As before, sh i (t) stands for the cost share of production factor i and p j (t) for the respective price. As the shares of the factor costs have to add up to 1, one has

$$ \sum_j{\gamma}_j=0. $$
(5.41)

Hicks-neutral technological change is equivalent to γ K  = γ L = γ E  = γ M  = 0. However, using British industry data covering the years from 1960 to 1980, Hunt (1986) finds evidence suggesting γ L  < γ E  < γ K . Therefore, in Great Britain at least, technological innovation has been above all labor-saving. It has also been energy-saving, though hardly capital-saving.

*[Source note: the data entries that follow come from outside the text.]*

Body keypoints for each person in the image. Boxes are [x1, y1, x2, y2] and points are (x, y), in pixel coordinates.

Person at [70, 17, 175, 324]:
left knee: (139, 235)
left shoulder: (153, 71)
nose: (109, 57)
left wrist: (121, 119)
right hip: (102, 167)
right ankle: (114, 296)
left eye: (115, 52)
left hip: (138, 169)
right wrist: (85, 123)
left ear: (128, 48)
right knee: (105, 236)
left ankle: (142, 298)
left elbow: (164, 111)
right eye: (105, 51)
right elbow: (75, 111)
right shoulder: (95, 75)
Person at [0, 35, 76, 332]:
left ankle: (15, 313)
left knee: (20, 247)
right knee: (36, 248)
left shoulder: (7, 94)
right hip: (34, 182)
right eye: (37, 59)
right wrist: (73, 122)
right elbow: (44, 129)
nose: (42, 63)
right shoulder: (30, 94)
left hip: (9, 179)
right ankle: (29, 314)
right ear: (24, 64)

This finding gives rise to the question of which factors bring about such a bias to technological change. According to the induced bias hypothesis (see Stoneman 1983, Chap. 4), the direction of the technological change is conditioned by the market, meaning it depends on the development of relative prices. This was first formulated by Hicks (1932, 124f),

A change in the relative prices of the factors of production is itself a spur to invention, and to innovation of a particular kind—directed to economizing the use of a factor which has become relatively expensive.

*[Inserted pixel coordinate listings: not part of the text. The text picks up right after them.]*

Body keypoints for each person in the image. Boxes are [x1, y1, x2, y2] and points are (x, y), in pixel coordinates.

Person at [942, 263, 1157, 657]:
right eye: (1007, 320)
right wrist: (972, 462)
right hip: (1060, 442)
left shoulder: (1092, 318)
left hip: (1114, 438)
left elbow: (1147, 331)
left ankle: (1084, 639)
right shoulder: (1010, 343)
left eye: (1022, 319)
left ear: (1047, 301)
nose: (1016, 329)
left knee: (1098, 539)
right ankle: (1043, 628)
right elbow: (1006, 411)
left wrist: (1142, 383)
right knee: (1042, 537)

If the price of the production factor labor increases compared to the cost of other production factors, then labor-saving technological change will come about in due time. In addition to the movement along the isoquant as in Fig. 5.6, a change in the isoquant itself also takes place, which leads to a further substitution of labor even when relative factor prices no longer change.

It can be argued that the oil crises of the 1970s with their twin price shocks have guided innovation efforts towards improved energy efficiency. Interestingly, these efforts continued into the 1990s when relative oil prices were lower again, possibly because of the (expected) scarcity of energy resources and governments aiming at reducing greenhouse gas emissions and supporting energy-efficient investments. Apparently, the price hikes triggered an enduring technological change which has decoupled the demand for energy from economic growth. Quite possibly, this decoupling will be enhanced by the renewed increase in the relative price of oil between 1999 and 2014. Historic case studies show that problem awareness in the energy industry has influenced the direction technological change (see Weizsäcker 1988) as entrepreneurs hope to make a profit by developing energy-saving and environment-friendly technologies and products. These hoped-for innovation gains thus may play an important role in the future demand for energy.